**Sfide:**
**a.** Nel brano sulle colline di Napoli, con quale nome è diventato oggi più famoso il Colle Costigliola dei Carafa?
**b.** Ripeti parola per parola il brano sulle colline di Napoli, tutto ciò che va da "Questi nomi, in" giù fino a "sotto i palazzi.".

**Brano:**
⁂

Se si chiedesse a molti napoletani dove si trova il “Colle di Fonseca“, difficilmente saprebbero rispondere in modo corretto. In realtà si tratta di una zona abbastanza ampia e si trova alle spalle del Museo Nazionale ed è più o meno identificabile con tutta la zona alta del Rione Stella: termina con Piazza Cavour da un lato e con la vallata che porta al Ponte della Sanità dall’altro. Potremmo dire lo stesso con “Colle Costigliola dei Carafa“, che oggi è diventato più famoso con il nome di San Potito.
Questi nomi, in realtà, sono quelli di due delle dodici colline della città. Anche se ormai sono impossibili da riconoscere anche dall’alto, li ritroviamo ancora nei nomi delle strade, come Vico Santa Margherita a Fonseca, che tradiscono l’origine di una collina sparita sotto i palazzi.

⁂

**Dati forniti:**
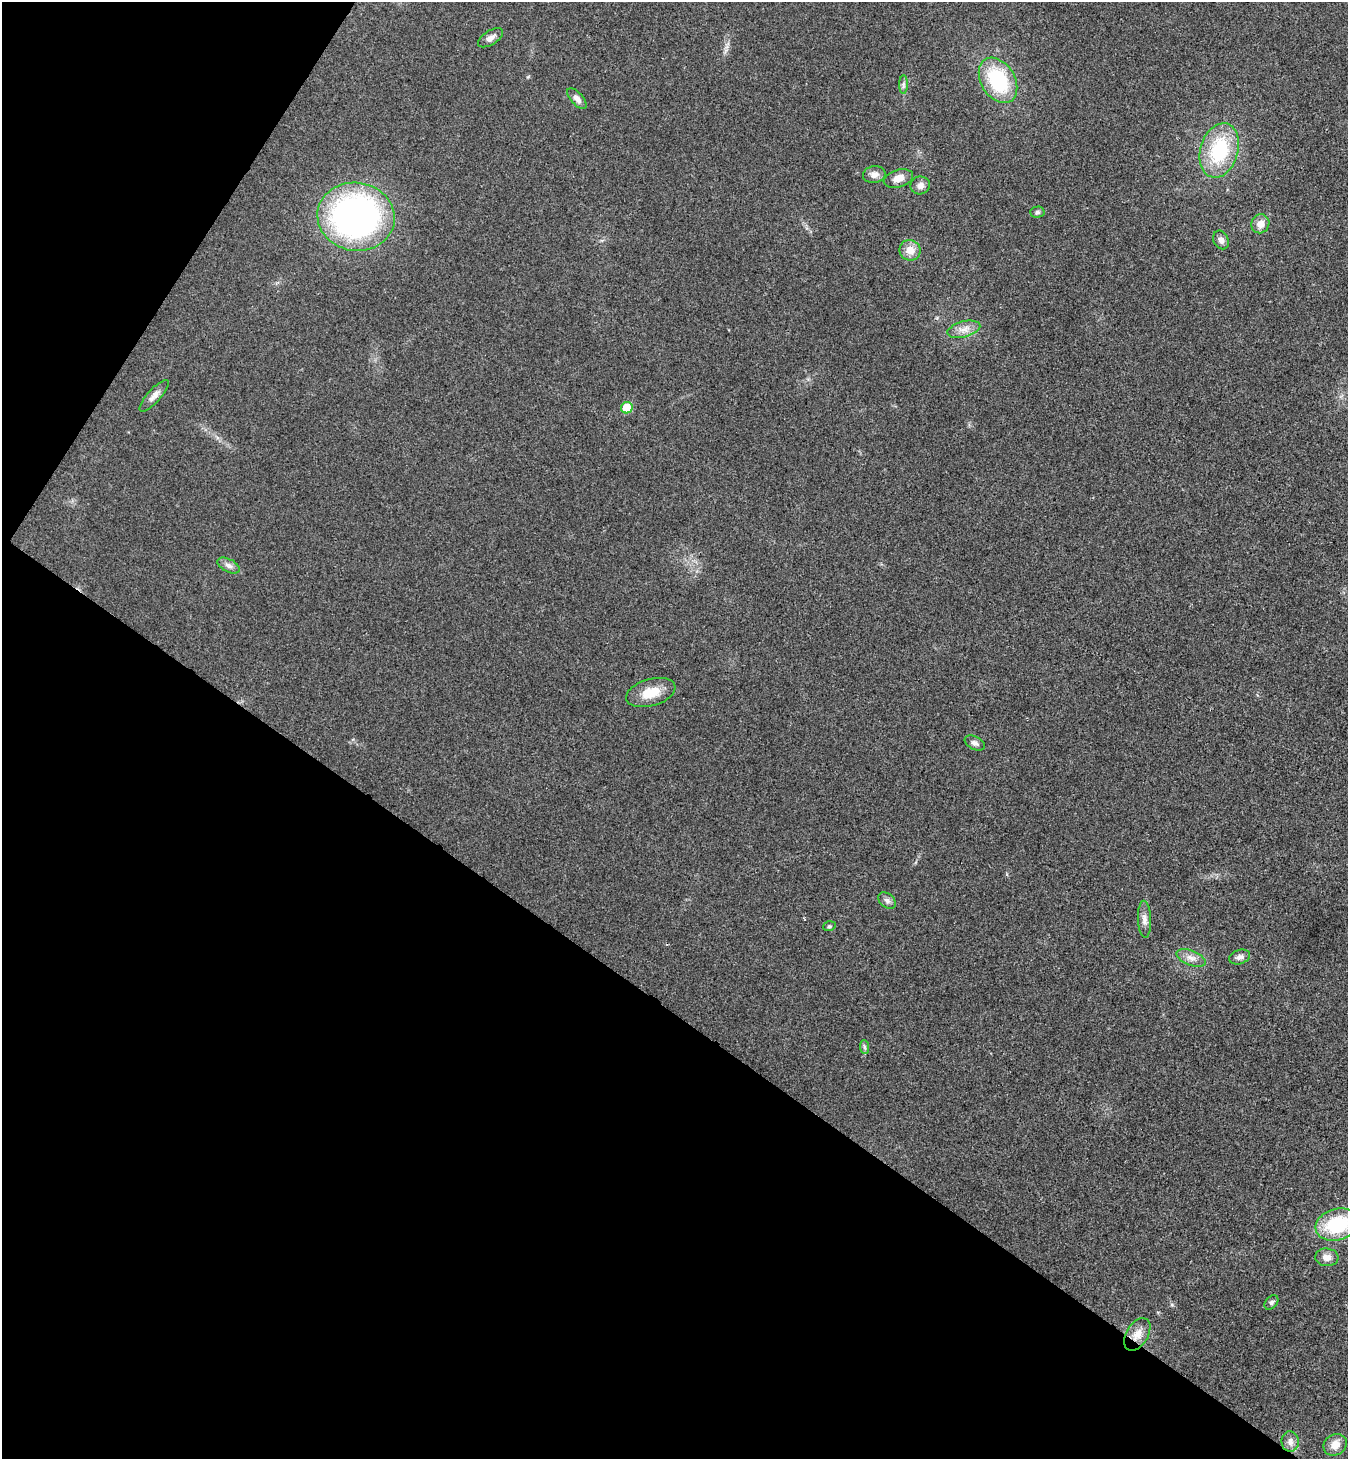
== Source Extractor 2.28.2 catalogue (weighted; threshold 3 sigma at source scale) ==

⁂

**Soluzioni:**
**a.** San Potito.

**b.**
Questi nomi, in realtà, sono quelli di due delle dodici colline della città. Anche se ormai sono impossibili da riconoscere anche dall’alto, li ritroviamo ancora nei nomi delle strade, come Vico Santa Margherita a Fonseca, che tradiscono l’origine di una collina sparita sotto i palazzi.